Yesterday I told you about how being the only woman out of a group of six car drivers made me feel as if I had something to prove. Today I’m going to tell you about the other slightly odd thing which happened, which seemed to demonstrate (at least in this circumstance) that men and women are brought up to see the world differently.
In any group of friends, there are power dynamics. In this particular group of friends, there is an alpha male. He’s the biggest, the most sensible, and could drink anyone else under the table. (In case you’re wondering, it’s not my partner.) The men, or at least the men who were present in this conversation, appear to be clear where they fit in the pecking order.
One evening, we’re talking about these group relationships (as you do…) and Alpha Male articulates what he sees as the hierarchy among the women. He suggests that I’m at the top. I think that one of the other women is at the top. It’s probably worth saying that the other woman, on hearing of our disagreement, says that she doesn’t see any hierarchy at all.
There are three reasons why I think my friend the Alpha Male is wrong. Firstly, I don’t think women accept clear lines of power. It’s not that such power dynamics don’t exist, but that women are less willing to see them and so give them less credence. Secondly, hierarchies between women rest less on individual strength of character, and more on friendships, alliances and communication. Thirdly (and partly because of the other two factors), female hierarchies are more complex than male ones, with sideways positions such as dangerous outsider, future matriarch and peace-maker.

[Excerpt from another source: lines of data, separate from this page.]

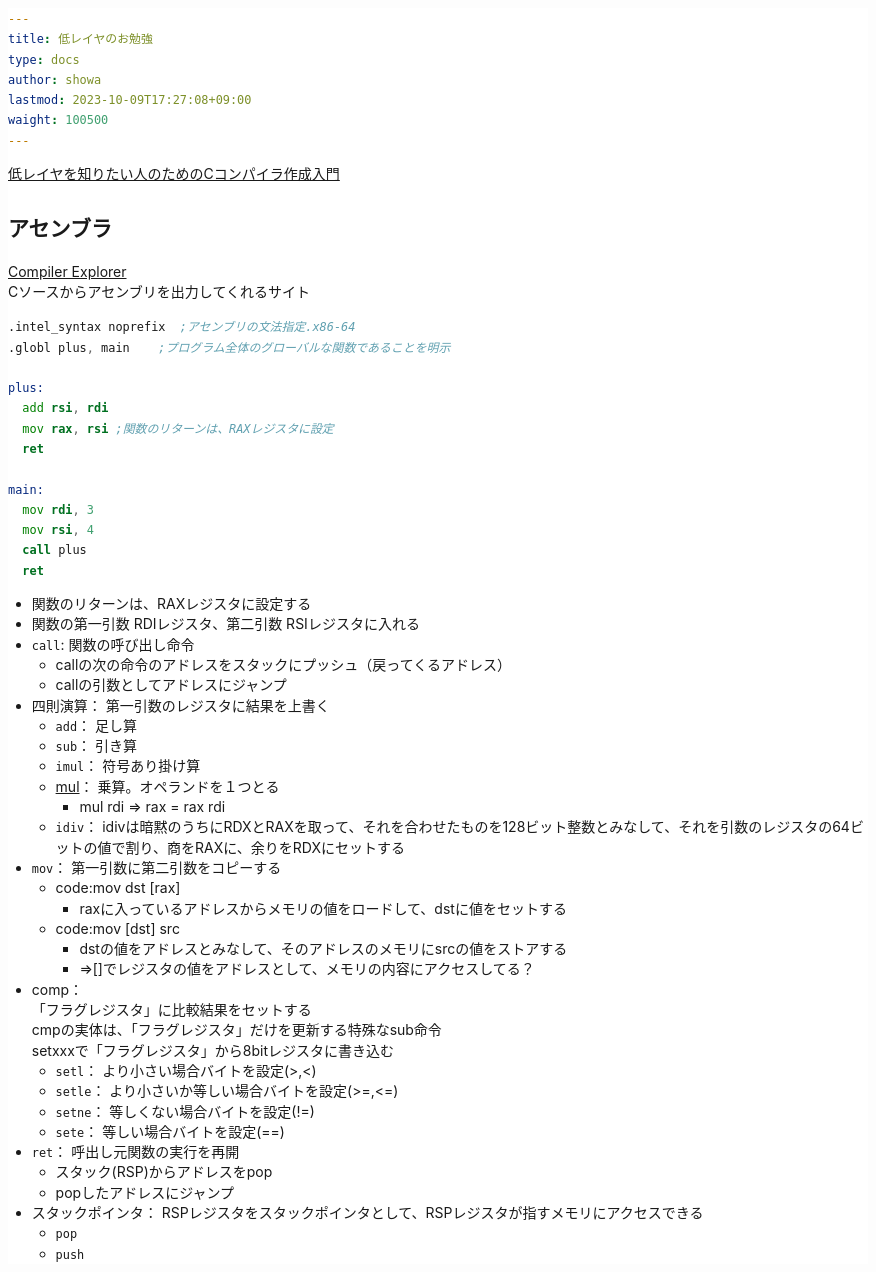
 ```yaml
---
title: 低レイヤのお勉強
type: docs
author: showa
lastmod: 2023-10-09T17:27:08+09:00
waight: 100500
---
```


[低レイヤを知りたい人のためのCコンパイラ作成入門](https://www.sigbus.info/compilerbook)

## アセンブラ

[Compiler Explorer](https://godbolt.org/z/RyNqgE)  
Cソースからアセンブリを出力してくれるサイト  

```asm
.intel_syntax noprefix  ;アセンブリの文法指定.x86-64
.globl plus, main    ;プログラム全体のグローバルな関数であることを明示

plus:
  add rsi, rdi
  mov rax, rsi ;関数のリターンは、RAXレジスタに設定
  ret

main:
  mov rdi, 3
  mov rsi, 4
  call plus
  ret
```

- 関数のリターンは、RAXレジスタに設定する
- 関数の第一引数 RDIレジスタ、第二引数 RSIレジスタに入れる
- `call`: 関数の呼び出し命令
  - callの次の命令のアドレスをスタックにプッシュ（戻ってくるアドレス）
  - callの引数としてアドレスにジャンプ
- 四則演算： 第一引数のレジスタに結果を上書く
  - `add`： 足し算
  - `sub`： 引き算
  - `imul`： 符号あり掛け算
  - [mul](http://bttb.s1.valueserver.jp/wordpress/blog/2017/10/22/assembler_mul/)： 乗算。オペランドを１つとる
    - mul rdi => rax = rax rdi
  - `idiv`： idivは暗黙のうちにRDXとRAXを取って、それを合わせたものを128ビット整数とみなして、それを引数のレジスタの64ビットの値で割り、商をRAXに、余りをRDXにセットする
- `mov`： 第一引数に第二引数をコピーする
  - code:mov dst [rax]
    - raxに入っているアドレスからメモリの値をロードして、dstに値をセットする
  - code:mov [dst] src
    - dstの値をアドレスとみなして、そのアドレスのメモリにsrcの値をストアする
    - ⇒[]でレジスタの値をアドレスとして、メモリの内容にアクセスしてる？
- comp：  
「フラグレジスタ」に比較結果をセットする  
cmpの実体は、「フラグレジスタ」だけを更新する特殊なsub命令  
setxxxで「フラグレジスタ」から8bitレジスタに書き込む  
  - `setl`： より小さい場合バイトを設定(>,<)
  - `setle`： より小さいか等しい場合バイトを設定(>=,<=)
  - `setne`： 等しくない場合バイトを設定(!=)
  - `sete`： 等しい場合バイトを設定(==)
- `ret`： 呼出し元関数の実行を再開
  - スタック(RSP)からアドレスをpop
  - popしたアドレスにジャンプ
- スタックポインタ： RSPレジスタをスタックポインタとして、RSPレジスタが指すメモリにアクセスできる
  - `pop`
  - `push`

I might be the most organised, the most forceful, the most logical, but I’m also the most isolated of the women in this friendship group. We all met at university, but I have stronger friendships with the men in this particular group. And somehow collective power and influence through friendship matters for us in a way that it doesn’t seem to for the men.
It’s quite possible that you think I’m talking nonsense. I probably am. Except that this demonstrates that men and women, in this particular instance, think about power dynamics in different ways. I suspect that this difference comes, not from biological hard-wiring, but from girls being taught to value collective power and friendships, and boys being taught to value individual strength.